The author also encourages certain models as formidable solutions to the availability of more mass transit systems within the city. For instance, a comparison is made in respect to the London’s congestion pricing as well as construction of the Copenhagen bicycle and pedestrian infrastructures that can be applied in the city in order to decongest Atlanta (Schaefer 1).

According to Scott (1), there are a number of ways which can be used to devise newer ways of decongesting and building new and modernized mass transit systems within Atlanta and its immediate environs. First, the residents as well as relevant authorities within the city are encouraged to devise efficient ways of addressing matters pertaining to racism and other forms of segregation activities deemed discriminative by nature. This facet can be attained by paying little attention to “naysayers and dead-enders” (Scott 1).

Second, the relevant authorities should embark on conducting development-focused activities by the help of a compelling vision and mission (Times Square South 1). Given that the city is currently facing issues associated with determination of identity crisis, it is fair that a structural report on the city’s vision will be formulated in order to tackle future and probable public transportation facilities. The vision is expected to entice both the public and private stakeholders into committing resources deemed useful in the process of infrastructural developments.

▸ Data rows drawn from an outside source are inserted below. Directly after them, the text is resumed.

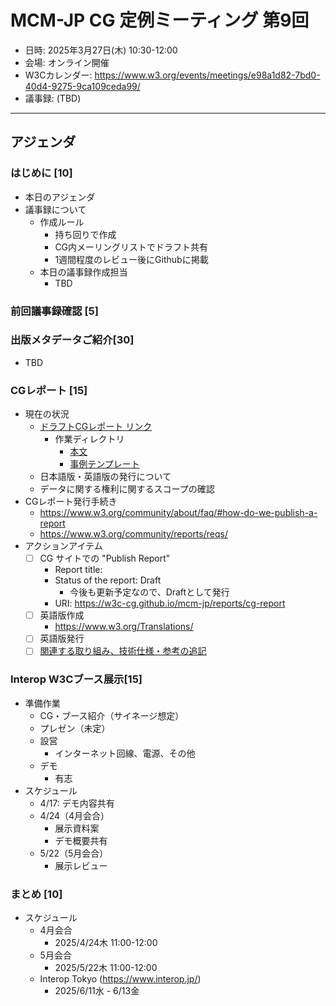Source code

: # MCM-JP CG 定例ミーティング 第9回

- 日時: 2025年3月27日(木) 10:30-12:00
- 会場: オンライン開催
- W3Cカレンダー: https://www.w3.org/events/meetings/e98a1d82-7bd0-40d4-9275-9ca109ceda99/
- 議事録: (TBD)
  
---
## アジェンダ

### はじめに [10]
- 本日のアジェンダ
- 議事録について
  - 作成ルール
    - 持ち回りで作成
    - CG内メーリングリストでドラフト共有
    - 1週間程度のレビュー後にGithubに掲載
  - 本日の議事録作成担当
     - TBD

### 前回議事録確認 [5]


### 出版メタデータご紹介[30]
- TBD

### CGレポート [15]
- 現在の状況
  - [ドラフトCGレポート リンク](https://w3c-cg.github.io/mcm-jp/reports/cg-report.html)
    - 作業ディレクトリ
      - [本文](../../reports/)
      - [事例テンプレート](../../reports/use-cases/template/use-case.md)
  - 日本語版・英語版の発行について
  - データに関する権利に関するスコープの確認
- CGレポート発行手続き
  - https://www.w3.org/community/about/faq/#how-do-we-publish-a-report
  - https://www.w3.org/community/reports/reqs/
- アクションアイテム
  - [ ] CG サイトでの "Publish Report"
    - Report title: 
    - Status of the report: Draft
      - 今後も更新予定なので、Draftとして発行
    - URI: https://w3c-cg.github.io/mcm-jp/reports/cg-report
  - [ ] 英語版作成
    - https://www.w3.org/Translations/
  - [ ] 英語版発行
  - [ ] [関連する取り組み、技術仕様・参考の追記](https://w3c-cg.github.io/mcm-jp/reports/cg-report#references)

### Interop W3Cブース展示[15]
- 準備作業
  - CG・ブース紹介（サイネージ想定）
  - プレゼン（未定）
  - 設営
    - インターネット回線、電源、その他
  - デモ
    - 有志
- スケジュール
  - 4/17: デモ内容共有
  - 4/24（4月会合）
    - 展示資料案
    - デモ概要共有
  - 5/22（5月会合）
    - 展示レビュー


### まとめ [10]
- スケジュール
  - 4月会合
    - 2025/4/24木 11:00-12:00
  - 5月会合
    - 2025/5/22木 11:00-12:00
  - Interop Tokyo (https://www.interop.jp/)
    - 2025/6/11水 - 6/13金
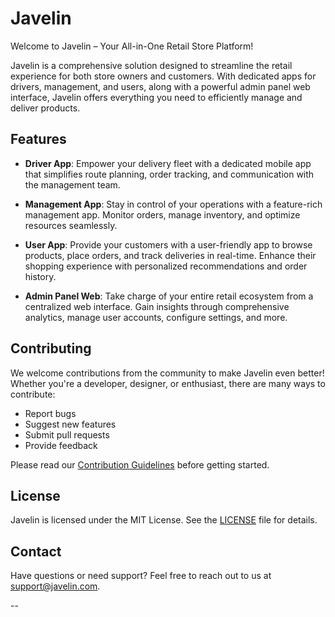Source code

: # Javelin

Welcome to Javelin – Your All-in-One Retail Store Platform!

Javelin is a comprehensive solution designed to streamline the retail experience for both store owners and customers. With dedicated apps for drivers, management, and users, along with a powerful admin panel web interface, Javelin offers everything you need to efficiently manage and deliver products.

## Features

- **Driver App**: Empower your delivery fleet with a dedicated mobile app that simplifies route planning, order tracking, and communication with the management team.

- **Management App**: Stay in control of your operations with a feature-rich management app. Monitor orders, manage inventory, and optimize resources seamlessly.

- **User App**: Provide your customers with a user-friendly app to browse products, place orders, and track deliveries in real-time. Enhance their shopping experience with personalized recommendations and order history.

- **Admin Panel Web**: Take charge of your entire retail ecosystem from a centralized web interface. Gain insights through comprehensive analytics, manage user accounts, configure settings, and more.

## Contributing

We welcome contributions from the community to make Javelin even better! Whether you're a developer, designer, or enthusiast, there are many ways to contribute:

- Report bugs
- Suggest new features
- Submit pull requests
- Provide feedback

Please read our [Contribution Guidelines](CONTRIBUTING.md) before getting started.

## License

Javelin is licensed under the MIT License. See the [LICENSE](LICENSE) file for details.

## Contact

Have questions or need support? Feel free to reach out to us at [support@javelin.com](mailto:support@javelin.com).

--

Third, a formidable leadership structure that includes both civic and elected leaders should be put in place in order to tackle the issue pertaining to formulation of relevant transportation policies. The electorates are encouraged to select leaders whose development record speaks for itself. The leaders should be selected in respect to their respective developmental capacities so that effective growth committees are set within the boundaries of the city in that matter.

Fourth, positive transit development can only be brought about by formulation of a realistic financial plan. Clear representation of a financial plan is able to enlighten the public domain on the exact costs of the fundamental transportation investment needed within Atlanta and its immediate environs. Public awareness program should be put forth in order to assist with enlightening the public of the true costs of transit investments. It should be noted that the exact costs of transit investment include planning, construction as well as long-term forms of capital replacement resources.

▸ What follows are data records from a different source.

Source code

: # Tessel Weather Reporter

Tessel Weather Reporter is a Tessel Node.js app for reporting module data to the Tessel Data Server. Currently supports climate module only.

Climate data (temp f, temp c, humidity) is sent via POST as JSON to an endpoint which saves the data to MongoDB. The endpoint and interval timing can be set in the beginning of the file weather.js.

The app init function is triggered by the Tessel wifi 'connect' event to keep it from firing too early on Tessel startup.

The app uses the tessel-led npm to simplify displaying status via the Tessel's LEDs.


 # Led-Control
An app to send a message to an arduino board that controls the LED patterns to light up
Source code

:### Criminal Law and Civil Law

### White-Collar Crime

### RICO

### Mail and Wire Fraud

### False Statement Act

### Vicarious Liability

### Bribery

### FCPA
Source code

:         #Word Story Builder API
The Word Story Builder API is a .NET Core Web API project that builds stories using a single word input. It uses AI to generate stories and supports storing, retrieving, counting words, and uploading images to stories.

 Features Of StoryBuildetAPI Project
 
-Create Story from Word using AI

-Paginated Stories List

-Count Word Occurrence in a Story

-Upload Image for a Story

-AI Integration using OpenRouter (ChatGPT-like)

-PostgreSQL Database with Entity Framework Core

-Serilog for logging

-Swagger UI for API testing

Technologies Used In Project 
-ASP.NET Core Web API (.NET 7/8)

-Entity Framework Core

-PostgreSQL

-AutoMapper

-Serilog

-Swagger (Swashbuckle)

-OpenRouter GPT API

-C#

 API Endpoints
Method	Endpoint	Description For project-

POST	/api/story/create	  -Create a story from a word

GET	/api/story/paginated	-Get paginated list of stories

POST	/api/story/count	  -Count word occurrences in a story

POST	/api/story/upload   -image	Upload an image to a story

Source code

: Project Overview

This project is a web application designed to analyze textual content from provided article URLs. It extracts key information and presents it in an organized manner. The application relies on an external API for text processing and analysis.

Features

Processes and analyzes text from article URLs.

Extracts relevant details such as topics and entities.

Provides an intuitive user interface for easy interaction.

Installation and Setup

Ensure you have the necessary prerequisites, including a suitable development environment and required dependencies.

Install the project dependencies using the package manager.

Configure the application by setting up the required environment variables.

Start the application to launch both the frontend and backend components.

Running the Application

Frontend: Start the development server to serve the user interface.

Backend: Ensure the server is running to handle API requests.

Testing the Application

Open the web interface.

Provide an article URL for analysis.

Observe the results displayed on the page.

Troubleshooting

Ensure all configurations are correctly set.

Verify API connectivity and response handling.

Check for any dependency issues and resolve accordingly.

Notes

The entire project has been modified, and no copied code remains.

In addition to this, the public should be enlightened on the need for other sources of funds needed for completing transit investment projects. This is because the investments are vast enough and require resource funds from the state, given that it is a direct partner to these types of projects.

Fifth, Atlanta city requires a regional form of governance structure to help with growth of transit systems. Formidable governance will be able to transform the underlying vision of the city into real development. Good governance structures should be able to put in place positive transit investments and allocate different responsibilities to each section of the project in order to aid with efficient developmental goals (Blau 1).

In conclusion, it is safe to sum up by assuming that the immediate barriers to the development of transit systems within Atlanta are caused by such facets as encroachment of buildings and other structures into the public space so that limited areas are allocated to facilities that enhance community interactions and recreation-sharing activities. Furthermore, there has been so much attention which was paid to the road networks at expense of mass transit systems hence congesting the city. However, there is the possibility that the aforementioned barriers can be eliminated through developing positive governance and other leadership structures as well as formulating newer visionary goals. In addition to this, the public should be enlightened on the negativity of racism and class distinction as a model of designing cities.